Wo der Soloauftritt des Gitarristen Christian Fennesz mit seiner Laptop-basierten, lauten elektronischen Musik doch von wenigen Höhepunkten geprägt war, zeigten Jan Bang, Erik Honoré und die auch tags darauf bei ihrem eigenen Konzert brillierenden „Zapp 4“ direkt im Anschluss, wie spannend man so ein Konzert live remixen kann. Fantastisch, wie die vier Streicher Melodielinien des Österreichers aufgriffen und für virtuose Improvisationen nutzen in einem Soundgerüst der beiden Klangtüftler an ihrer Seite, die geschickt Extrakte von Fennesz´ Konzert freigelegt hatten.
Neben den Konzerten sind tagsüber abgehaltene Seminare ein fester Bestandteil von Punkt. Da unterhielt etwa Michael Engelbrecht als Electronic Griot unterhaltsam und intelligent in einer packenden Performance aus Lesung und Musikbeispielen. Der Deutschlandfunk-Radiomann erweckte Lust, sich tiefer und philosophischer mit elektronischer Musik auseinanderzusetzen. Der Journalist Henning Bolte brachte in einem Gespräch mit Jan Bang Licht in die Geschichte und Arbeitsweise des Norwegers. Und der norwegische Tastenmann Morten Qvenild erklärte auf sehr anschauliche und humorvolle Weise das Konzept seines HyPer(sonal) Pianos, eines mittels Elektronik klanglich erweiterten Klaviers.

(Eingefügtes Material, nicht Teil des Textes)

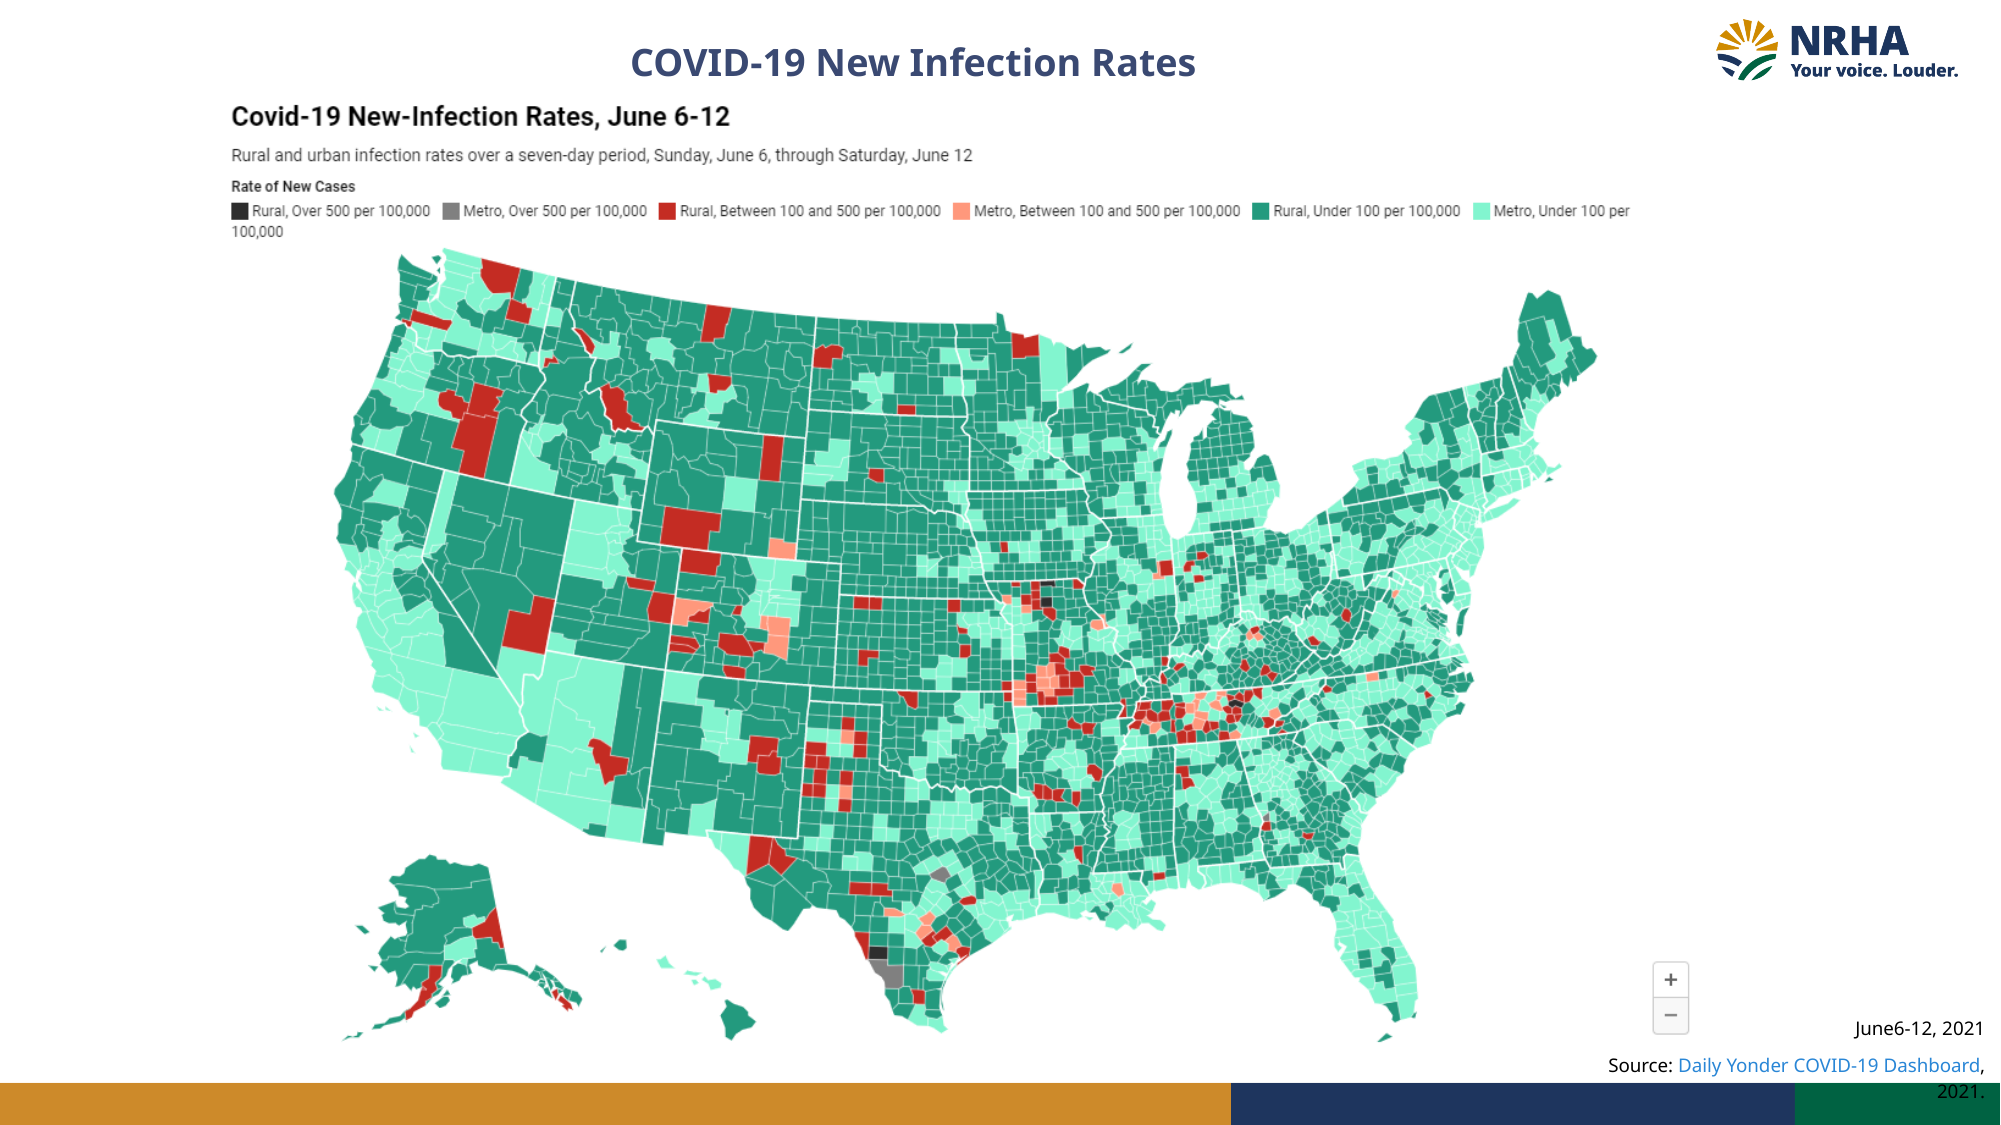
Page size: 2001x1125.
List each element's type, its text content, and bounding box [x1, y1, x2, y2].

picture [0, 0, 2000, 1125]
title COVID-19 New Infection Rates [195, 35, 1632, 108]
text_box June6-12, 2021 [1704, 1009, 2000, 1047]
text_box Source: Daily Yonder COVID-19 Dashboard, 2021. [1550, 1047, 2000, 1110]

Was vor zehn Jahren mit 20 Zuhörern in der ersten Sitzreihe begann, hat sich zu einem einzigartigen, weil auch zwischenmenschlich so herzlichen Event entwickelt. Wohin wird die Zukunft von „Punkt“ führen? Für die nächsten drei Jahre ist jedenfalls schon mal das komplette Kino in Kristiansand für das erste September-Wochenende gebucht. Mehr audiovisuelle Konzepte ließen sich dort umsetzen, mit einem möglichen Fokus auf den Film. Jan Bang und Erik Honoré werden sicher neue Ideen kreieren, um ihr Festival lebendig zu halten.